Arcybiskup mówił, że działacze "Solidarności", mimo porażek i zawodów minionych dekad, przekazali swe ideały polskim robotnikom i całemu narodowi. Duszpasterz przypomniał, że ludzie związani z "Solidarnością", co roku przychodzą 31 sierpnia do kościoła świętej Brygidy, który był tak ważny dla ich ruchu.
"Jesteście dziedzicami i prawowitymi sukcesorami "Solidarności", nie zwijajcie sztandarów, jeszcze nie czas" - mówił metropolita podczas mszy rocznicowej upamiętniającej podpisanie Porozumień Sierpniowych.
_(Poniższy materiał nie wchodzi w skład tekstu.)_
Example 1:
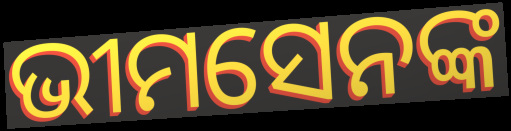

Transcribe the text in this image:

ଭୀମସେନଙ୍କ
Jak podkreślił, wydarzenia sprzed 29 laty, były ważnym krokiem na drodze Polski do wolności.
W uroczystościach biorą udział prezydent Lech Kaczyński, premier Donald Tusk, ministrowie rządu oraz byli i obecni przewodniczący "Solidarności". Później uczestnicy przejdą na Plac Solidarności, by złożyć kwiaty pod historyczną bramą Stoczni Gdańskiej.
Podpisanie przez Komisję Rządową i przedstawicieli Międzyzakładowego Komitetu Strajkowego porozumień gdańskich umożliwiło powstanie pierwszego wolnego, niezależnego związku zawodowego NSZZ "Solidarność".
Podpisanie porozumień zakończyło blisko dwumiesięczną falę strajków w całej Polsce. Zapoczątkowało także proces upadku komunizmu w naszym kraju i pośrednio zmiany ustrojowe w innych europejskich państwach bloku komunistycznego.